O casamento ocorreu em 14 de março de 1817 na capela de Nossa Senhora da Conceição das Barreiras, no sítio da Jaqueira, no Recife, em uma cerimônia sem exageros. Maria Teodora quis entrar sozinha, com um vestido simples de algodão e, assim como as damas de honra, com os cabelos curtos, cortados à francesa, como convinha às republicanas da época.

Para Tollenare, esse casamento foi o principal acontecimento social da Revolução Pernambucana de 1817.

O amor de Maria Teodora e Domingos durou pouco, o tempo da experiência republicana na Revolução Pernambucana de 1817. Com a brutal repressão aos líderes do movimento pelas tropas portuguesas, ele fugiu para Porto de Galinhas, onde foi descoberto, brutalmente agredido e transportado a bordo do navio Carrasco para Salvador, na Bahia, que foi impedida de aderir ao movimento.

Ao todo foram 14 homens executados. Alguns foram sumariamente julgados pelo Tribunal Militar, enforcados e tiveram seus corpos esquartejados e expostos nas ruas, incluindo padres. Domingos foi executado em 12 de junho no Campo da Pólvora, em Salvador, com um tiro à queima-roupa de arcabuz, uma arma da época.

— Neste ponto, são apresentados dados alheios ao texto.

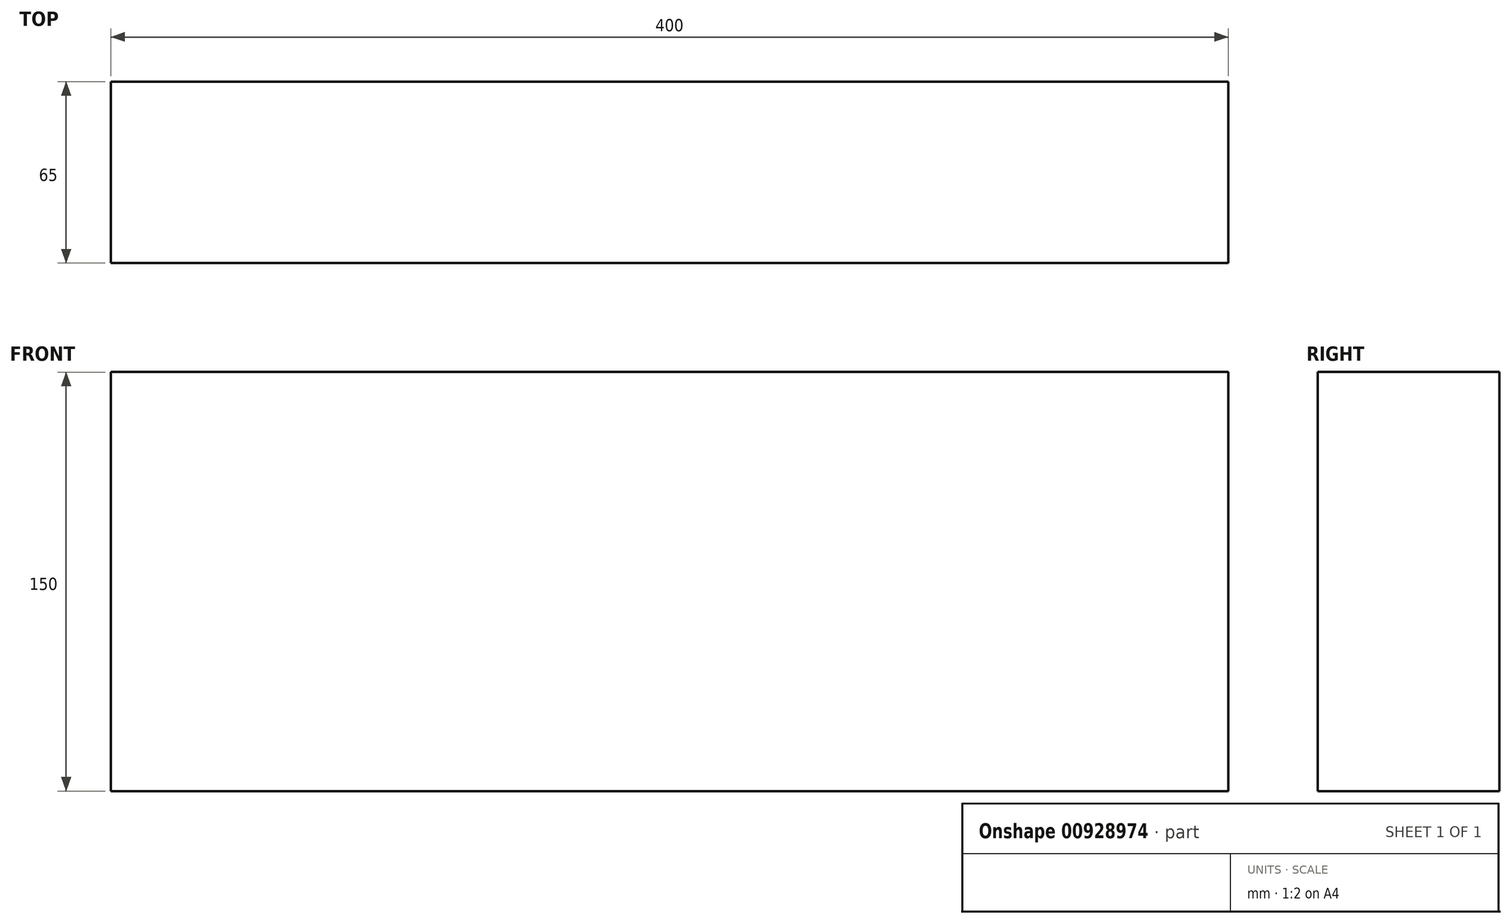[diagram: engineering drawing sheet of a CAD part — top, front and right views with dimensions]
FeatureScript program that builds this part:
annotation { "Feature Type Name" : "Feature", "Feature Type Description" : "" }
export const myFeature = defineFeature(function(context is Context, id is Id, definition is map)
    precondition{}
    {
        {
            var Q0;
            Q0=qCreatedBy(makeId("Front.planeOp"),FACE);
            var sketch = newSketch(context, id + "F0", { "sketchPlane" : qUnion([Q0])});
            skLineSegment(sketch, "E0.bottom", {"start": v(-27.81, 136.1) * mm, "end": v(372.19, 136.1) * mm});
            skLineSegment(sketch, "E0.top", {"start": v(-27.81, -13.9) * mm, "end": v(372.19, -13.9) * mm});
            skLineSegment(sketch, "E0.left", {"start": v(-27.81, 136.1) * mm, "end": v(-27.81, -13.9) * mm});
            skLineSegment(sketch, "E0.right", {"start": v(372.19, 136.1) * mm, "end": v(372.19, -13.9) * mm});
            skSolve(sketch);
        }
        {
            var Q0;
            Q0=makeQuery(id+"F0.imprint","IMPRINT",FACE,{"disambiguationData":[TD([[makeQuery(id+"F0.imprint","IMPRINT",EDGE,{"derivedFrom":sQuery(id+"F0.wireOp",EDGE,"E0.bottom")}),-1.0]])]});
            extrude(context, id + "F1", {"entities" : qUnion([Q0]), "depth" : 65 * mm, "offsetDistance" : 25 * mm});
        }
    });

Maria Teodora sofreu com o assassinato do marido, mas seguiu adiante sem renunciar à autonomia adquirida com o casamento desejado e a experiência republicana revolucionária. Tanto que ela se casou novamente –e provavelmente por amor– em 2 de janeiro de 1821, no Recife, com Antônio José Pires, rapaz simples, sem fortuna e sem o prestígio político do pai.

Projeto retrata mulheres ao longo da história do Brasil

O projeto Mátria Brasil apresenta mulheres relevantes e, em geral, pouco conhecidas ao longo da história do país, desde a invasão portuguesa até os dias de hoje. Os textos são assinados por historiadoras e historiadores de diversas regiões brasileiras, e têm publicação semanal ao longo de seis meses.

A série foi idealizada pela professora do departamento de história da Universidade Federal da Bahia (UFBA) Patrícia Valim, que também é uma das coordenadoras do projeto.